- Opening Delimiter -

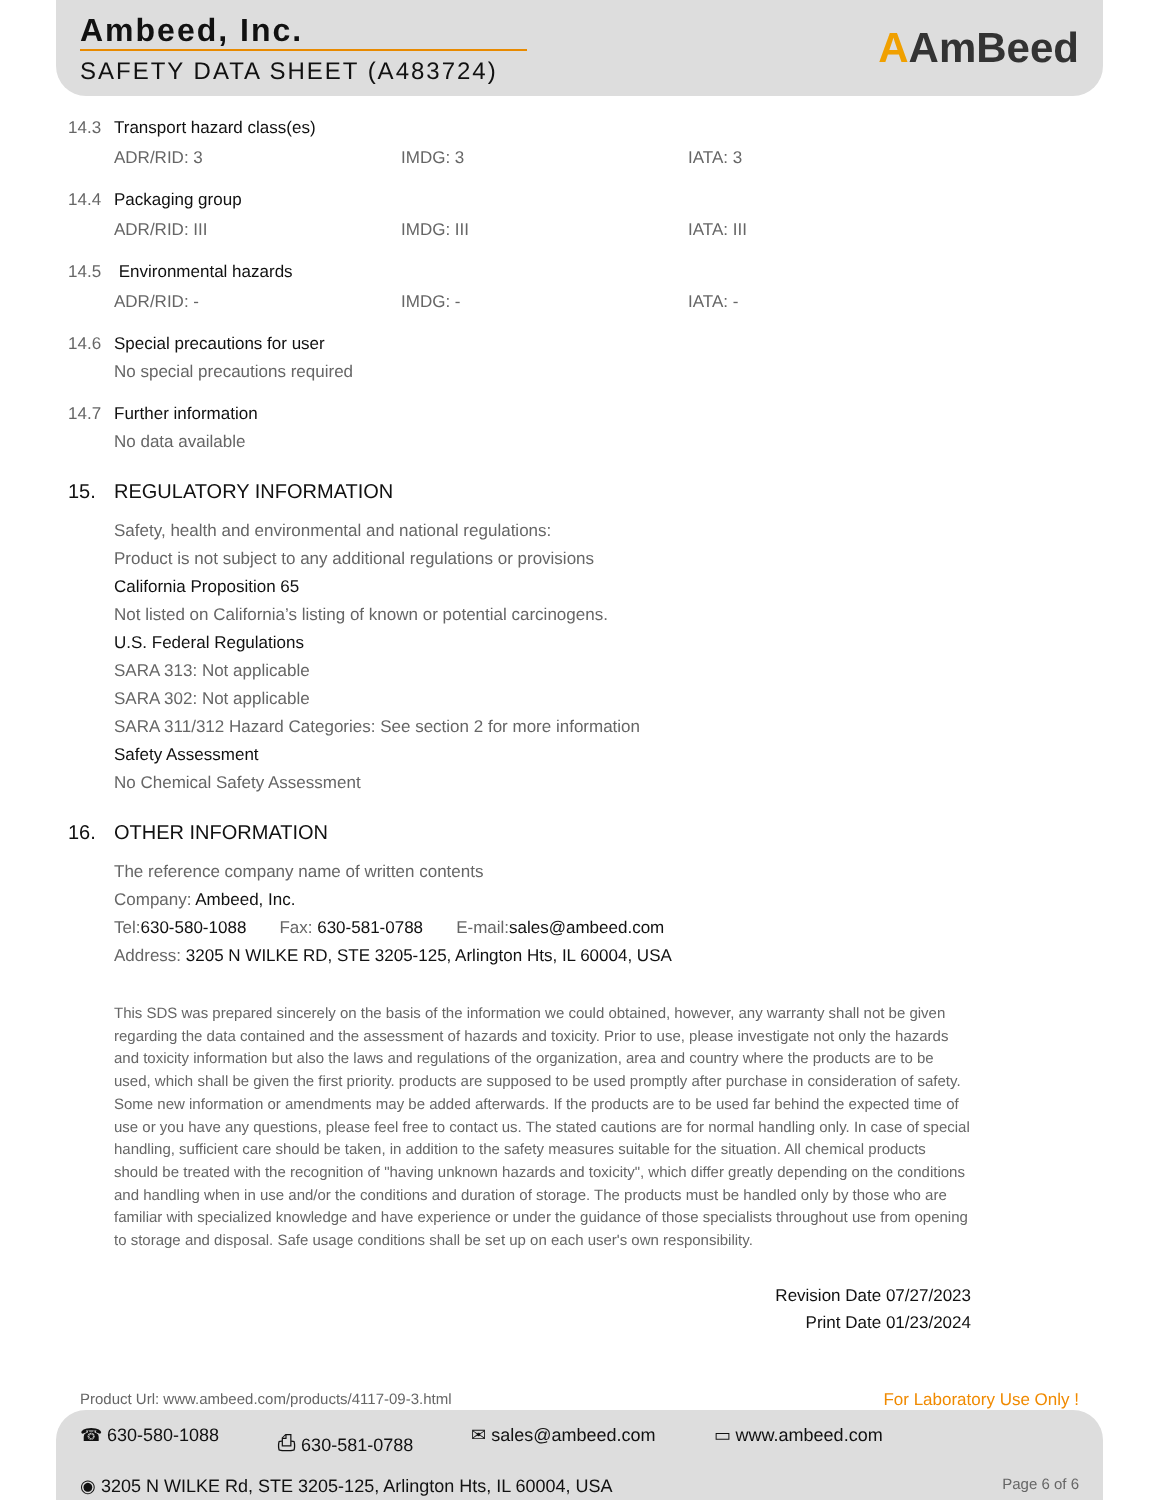Ambeed, Inc.
SAFETY DATA SHEET (A483724)
AAmBeed
14.3 Transport hazard class(es)
ADR/RID: 3 IMDG: 3 IATA: 3
14.4 Packaging group
ADR/RID: III IMDG: III IATA: III
14.5 Environmental hazards
ADR/RID: - IMDG: - IATA: -
14.6 Special precautions for user
No special precautions required
14.7 Further information
No data available
15. REGULATORY INFORMATION
Safety, health and environmental and national regulations:
Product is not subject to any additional regulations or provisions
California Proposition 65
Not listed on California’s listing of known or potential carcinogens.
U.S. Federal Regulations
SARA 313: Not applicable
SARA 302: Not applicable
SARA 311/312 Hazard Categories: See section 2 for more information
Safety Assessment
No Chemical Safety Assessment
16. OTHER INFORMATION
The reference company name of written contents
Company: Ambeed, Inc.
Tel:630-580-1088 Fax: 630-581-0788 E-mail:sales@ambeed.com
Address: 3205 N WILKE RD, STE 3205-125, Arlington Hts, IL 60004, USA
This SDS was prepared sincerely on the basis of the information we could obtained, however, any warranty shall not be given regarding the data contained and the assessment of hazards and toxicity. Prior to use, please investigate not only the hazards and toxicity information but also the laws and regulations of the organization, area and country where the products are to be used, which shall be given the first priority. products are supposed to be used promptly after purchase in consideration of safety. Some new information or amendments may be added afterwards. If the products are to be used far behind the expected time of use or you have any questions, please feel free to contact us. The stated cautions are for normal handling only. In case of special handling, sufficient care should be taken, in addition to the safety measures suitable for the situation. All chemical products should be treated with the recognition of "having unknown hazards and toxicity", which differ greatly depending on the conditions and handling when in use and/or the conditions and duration of storage. The products must be handled only by those who are familiar with specialized knowledge and have experience or under the guidance of those specialists throughout use from opening to storage and disposal. Safe usage conditions shall be set up on each user's own responsibility.
Revision Date 07/27/2023
Print Date 01/23/2024
Product Url: www.ambeed.com/products/4117-09-3.html
For Laboratory Use Only !
☎ 630-580-1088 ⎙ 630-581-0788 ✉ sales@ambeed.com ▭ www.ambeed.com
◉ 3205 N WILKE Rd, STE 3205-125, Arlington Hts, IL 60004, USA Page 6 of 6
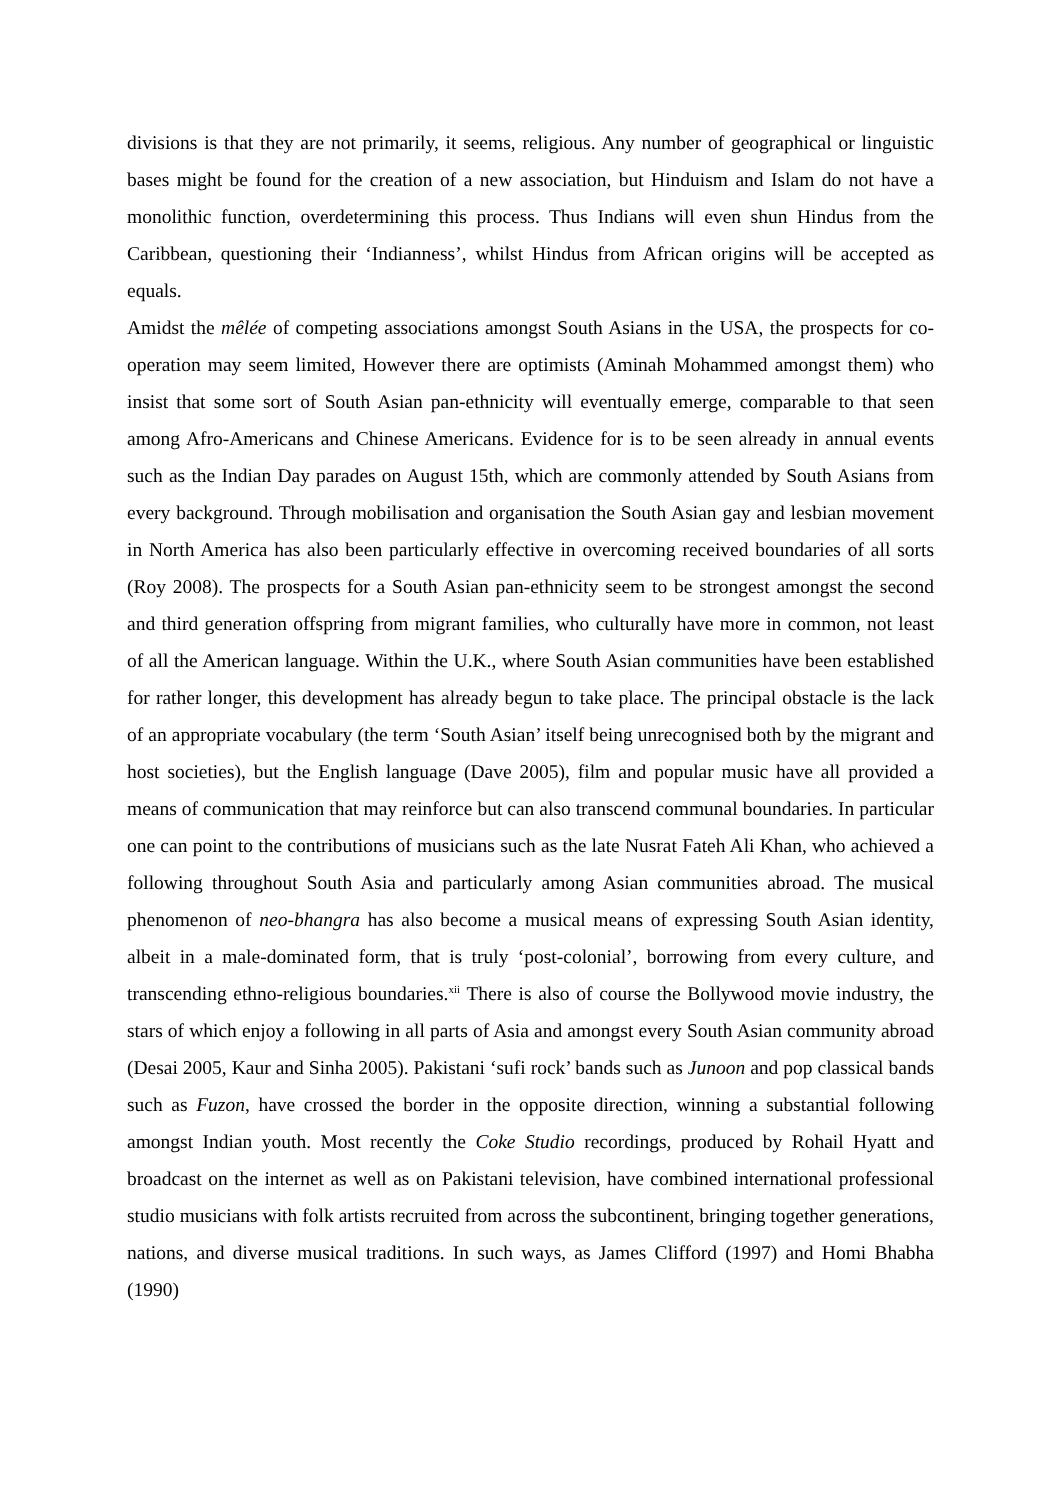divisions is that they are not primarily, it seems, religious. Any number of geographical or linguistic bases might be found for the creation of a new association, but Hinduism and Islam do not have a monolithic function, overdetermining this process. Thus Indians will even shun Hindus from the Caribbean, questioning their ‘Indianness’, whilst Hindus from African origins will be accepted as equals.
Amidst the mêlée of competing associations amongst South Asians in the USA, the prospects for co-operation may seem limited, However there are optimists (Aminah Mohammed amongst them) who insist that some sort of South Asian pan-ethnicity will eventually emerge, comparable to that seen among Afro-Americans and Chinese Americans. Evidence for is to be seen already in annual events such as the Indian Day parades on August 15th, which are commonly attended by South Asians from every background. Through mobilisation and organisation the South Asian gay and lesbian movement in North America has also been particularly effective in overcoming received boundaries of all sorts (Roy 2008). The prospects for a South Asian pan-ethnicity seem to be strongest amongst the second and third generation offspring from migrant families, who culturally have more in common, not least of all the American language. Within the U.K., where South Asian communities have been established for rather longer, this development has already begun to take place. The principal obstacle is the lack of an appropriate vocabulary (the term ‘South Asian’ itself being unrecognised both by the migrant and host societies), but the English language (Dave 2005), film and popular music have all provided a means of communication that may reinforce but can also transcend communal boundaries. In particular one can point to the contributions of musicians such as the late Nusrat Fateh Ali Khan, who achieved a following throughout South Asia and particularly among Asian communities abroad. The musical phenomenon of neo-bhangra has also become a musical means of expressing South Asian identity, albeit in a male-dominated form, that is truly ‘post-colonial’, borrowing from every culture, and transcending ethno-religious boundaries.<sup>xii</sup> There is also of course the Bollywood movie industry, the stars of which enjoy a following in all parts of Asia and amongst every South Asian community abroad (Desai 2005, Kaur and Sinha 2005). Pakistani ‘sufi rock’ bands such as Junoon and pop classical bands such as Fuzon, have crossed the border in the opposite direction, winning a substantial following amongst Indian youth. Most recently the Coke Studio recordings, produced by Rohail Hyatt and broadcast on the internet as well as on Pakistani television, have combined international professional studio musicians with folk artists recruited from across the subcontinent, bringing together generations, nations, and diverse musical traditions. In such ways, as James Clifford (1997) and Homi Bhabha (1990)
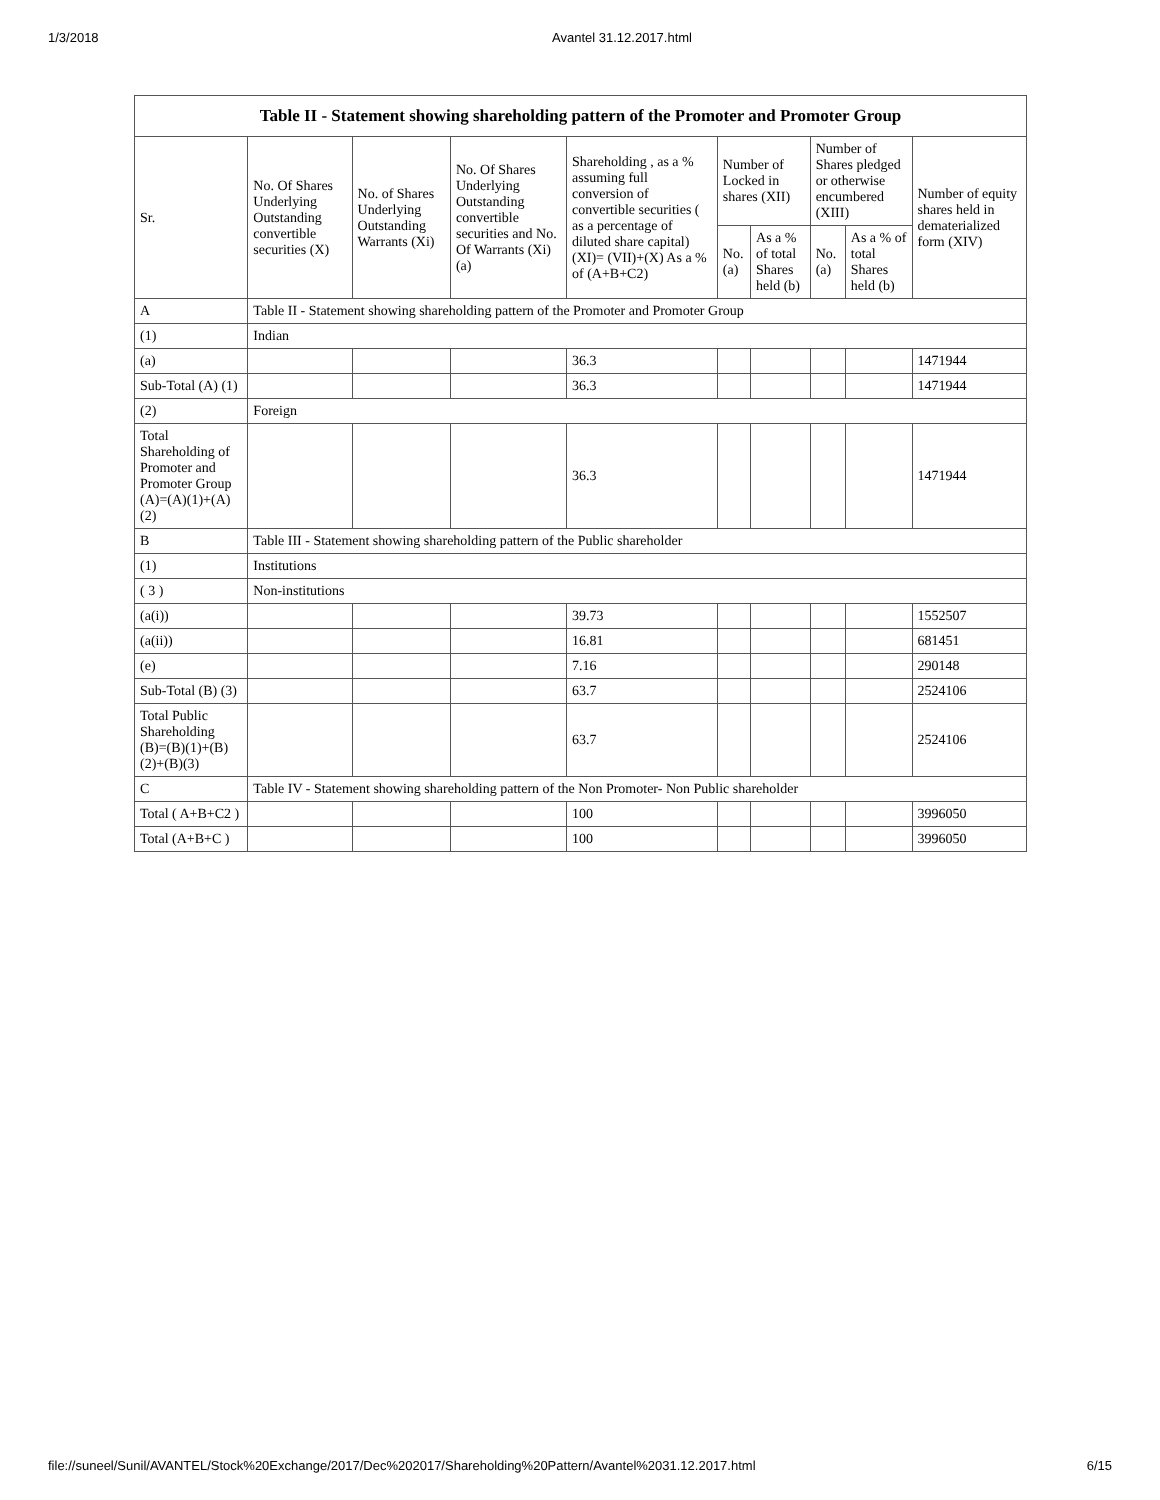1/3/2018 Avantel 31.12.2017.html
| Table II - Statement showing shareholding pattern of the Promoter and Promoter Group | | | | | | | | | |
| --- | --- | --- | --- | --- | --- | --- | --- | --- | --- |
| Sr. | No. Of Shares Underlying Outstanding convertible securities (X) | No. of Shares Underlying Outstanding Warrants (Xi) | No. Of Shares Underlying Outstanding convertible securities and No. Of Warrants (Xi) (a) | Shareholding , as a % assuming full conversion of convertible securities ( as a percentage of diluted share capital) (XI)= (VII)+(X) As a % of (A+B+C2) | Number of Locked in shares (XII) | | Number of Shares pledged or otherwise encumbered (XIII) | | Number of equity shares held in dematerialized form (XIV) |
| | | | | | No. (a) | As a % of total Shares held (b) | No. (a) | As a % of total Shares held (b) | |
| A | Table II - Statement showing shareholding pattern of the Promoter and Promoter Group | | | | | | | | |
| (1) | Indian | | | | | | | | |
| (a) | | | | 36.3 | | | | | 1471944 |
| Sub-Total (A) (1) | | | | 36.3 | | | | | 1471944 |
| (2) | Foreign | | | | | | | | |
| Total Shareholding of Promoter and Promoter Group (A)=(A)(1)+(A)(2) | | | | 36.3 | | | | | 1471944 |
| B | Table III - Statement showing shareholding pattern of the Public shareholder | | | | | | | | |
| (1) | Institutions | | | | | | | | |
| ( 3 ) | Non-institutions | | | | | | | | |
| (a(i)) | | | | 39.73 | | | | | 1552507 |
| (a(ii)) | | | | 16.81 | | | | | 681451 |
| (e) | | | | 7.16 | | | | | 290148 |
| Sub-Total (B) (3) | | | | 63.7 | | | | | 2524106 |
| Total Public Shareholding (B)=(B)(1)+(B)(2)+(B)(3) | | | | 63.7 | | | | | 2524106 |
| C | Table IV - Statement showing shareholding pattern of the Non Promoter- Non Public shareholder | | | | | | | | |
| Total ( A+B+C2 ) | | | | 100 | | | | | 3996050 |
| Total (A+B+C ) | | | | 100 | | | | | 3996050 |
file://suneel/Sunil/AVANTEL/Stock%20Exchange/2017/Dec%202017/Shareholding%20Pattern/Avantel%2031.12.2017.html 6/15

- Closing Delimiter -

▶ TASK TO COMPLETE:
Strip out the images, then output the records above word for word.

▶ RESPONSE:
Ambeed, Inc.
SAFETY DATA SHEET (A483724)
AAmBeed
14.3 Transport hazard class(es)
ADR/RID: 3 IMDG: 3 IATA: 3
14.4 Packaging group
ADR/RID: III IMDG: III IATA: III
14.5 Environmental hazards
ADR/RID: - IMDG: - IATA: -
14.6 Special precautions for user
No special precautions required
14.7 Further information
No data available
15. REGULATORY INFORMATION
Safety, health and environmental and national regulations:
Product is not subject to any additional regulations or provisions
California Proposition 65
Not listed on California’s listing of known or potential carcinogens.
U.S. Federal Regulations
SARA 313: Not applicable
SARA 302: Not applicable
SARA 311/312 Hazard Categories: See section 2 for more information
Safety Assessment
No Chemical Safety Assessment
16. OTHER INFORMATION
The reference company name of written contents
Company: Ambeed, Inc.
Tel:630-580-1088 Fax: 630-581-0788 E-mail:sales@ambeed.com
Address: 3205 N WILKE RD, STE 3205-125, Arlington Hts, IL 60004, USA
This SDS was prepared sincerely on the basis of the information we could obtained, however, any warranty shall not be given regarding the data contained and the assessment of hazards and toxicity. Prior to use, please investigate not only the hazards and toxicity information but also the laws and regulations of the organization, area and country where the products are to be used, which shall be given the first priority. products are supposed to be used promptly after purchase in consideration of safety. Some new information or amendments may be added afterwards. If the products are to be used far behind the expected time of use or you have any questions, please feel free to contact us. The stated cautions are for normal handling only. In case of special handling, sufficient care should be taken, in addition to the safety measures suitable for the situation. All chemical products should be treated with the recognition of "having unknown hazards and toxicity", which differ greatly depending on the conditions and handling when in use and/or the conditions and duration of storage. The products must be handled only by those who are familiar with specialized knowledge and have experience or under the guidance of those specialists throughout use from opening to storage and disposal. Safe usage conditions shall be set up on each user's own responsibility.
Revision Date 07/27/2023
Print Date 01/23/2024
Product Url: www.ambeed.com/products/4117-09-3.html
For Laboratory Use Only !
☎ 630-580-1088 ⎙ 630-581-0788 ✉ sales@ambeed.com ▭ www.ambeed.com
◉ 3205 N WILKE Rd, STE 3205-125, Arlington Hts, IL 60004, USA Page 6 of 6
divisions is that they are not primarily, it seems, religious. Any number of geographical or linguistic bases might be found for the creation of a new association, but Hinduism and Islam do not have a monolithic function, overdetermining this process. Thus Indians will even shun Hindus from the Caribbean, questioning their ‘Indianness’, whilst Hindus from African origins will be accepted as equals.
Amidst the mêlée of competing associations amongst South Asians in the USA, the prospects for co-operation may seem limited, However there are optimists (Aminah Mohammed amongst them) who insist that some sort of South Asian pan-ethnicity will eventually emerge, comparable to that seen among Afro-Americans and Chinese Americans. Evidence for is to be seen already in annual events such as the Indian Day parades on August 15th, which are commonly attended by South Asians from every background. Through mobilisation and organisation the South Asian gay and lesbian movement in North America has also been particularly effective in overcoming received boundaries of all sorts (Roy 2008). The prospects for a South Asian pan-ethnicity seem to be strongest amongst the second and third generation offspring from migrant families, who culturally have more in common, not least of all the American language. Within the U.K., where South Asian communities have been established for rather longer, this development has already begun to take place. The principal obstacle is the lack of an appropriate vocabulary (the term ‘South Asian’ itself being unrecognised both by the migrant and host societies), but the English language (Dave 2005), film and popular music have all provided a means of communication that may reinforce but can also transcend communal boundaries. In particular one can point to the contributions of musicians such as the late Nusrat Fateh Ali Khan, who achieved a following throughout South Asia and particularly among Asian communities abroad. The musical phenomenon of neo-bhangra has also become a musical means of expressing South Asian identity, albeit in a male-dominated form, that is truly ‘post-colonial’, borrowing from every culture, and transcending ethno-religious boundaries.<sup>xii</sup> There is also of course the Bollywood movie industry, the stars of which enjoy a following in all parts of Asia and amongst every South Asian community abroad (Desai 2005, Kaur and Sinha 2005). Pakistani ‘sufi rock’ bands such as Junoon and pop classical bands such as Fuzon, have crossed the border in the opposite direction, winning a substantial following amongst Indian youth. Most recently the Coke Studio recordings, produced by Rohail Hyatt and broadcast on the internet as well as on Pakistani television, have combined international professional studio musicians with folk artists recruited from across the subcontinent, bringing together generations, nations, and diverse musical traditions. In such ways, as James Clifford (1997) and Homi Bhabha (1990)
1/3/2018 Avantel 31.12.2017.html
| Table II - Statement showing shareholding pattern of the Promoter and Promoter Group | | | | | | | | | |
| --- | --- | --- | --- | --- | --- | --- | --- | --- | --- |
| Sr. | No. Of Shares Underlying Outstanding convertible securities (X) | No. of Shares Underlying Outstanding Warrants (Xi) | No. Of Shares Underlying Outstanding convertible securities and No. Of Warrants (Xi) (a) | Shareholding , as a % assuming full conversion of convertible securities ( as a percentage of diluted share capital) (XI)= (VII)+(X) As a % of (A+B+C2) | Number of Locked in shares (XII) | | Number of Shares pledged or otherwise encumbered (XIII) | | Number of equity shares held in dematerialized form (XIV) |
| | | | | | No. (a) | As a % of total Shares held (b) | No. (a) | As a % of total Shares held (b) | |
| A | Table II - Statement showing shareholding pattern of the Promoter and Promoter Group | | | | | | | | |
| (1) | Indian | | | | | | | | |
| (a) | | | | 36.3 | | | | | 1471944 |
| Sub-Total (A) (1) | | | | 36.3 | | | | | 1471944 |
| (2) | Foreign | | | | | | | | |
| Total Shareholding of Promoter and Promoter Group (A)=(A)(1)+(A)(2) | | | | 36.3 | | | | | 1471944 |
| B | Table III - Statement showing shareholding pattern of the Public shareholder | | | | | | | | |
| (1) | Institutions | | | | | | | | |
| ( 3 ) | Non-institutions | | | | | | | | |
| (a(i)) | | | | 39.73 | | | | | 1552507 |
| (a(ii)) | | | | 16.81 | | | | | 681451 |
| (e) | | | | 7.16 | | | | | 290148 |
| Sub-Total (B) (3) | | | | 63.7 | | | | | 2524106 |
| Total Public Shareholding (B)=(B)(1)+(B)(2)+(B)(3) | | | | 63.7 | | | | | 2524106 |
| C | Table IV - Statement showing shareholding pattern of the Non Promoter- Non Public shareholder | | | | | | | | |
| Total ( A+B+C2 ) | | | | 100 | | | | | 3996050 |
| Total (A+B+C ) | | | | 100 | | | | | 3996050 |
file://suneel/Sunil/AVANTEL/Stock%20Exchange/2017/Dec%202017/Shareholding%20Pattern/Avantel%2031.12.2017.html 6/15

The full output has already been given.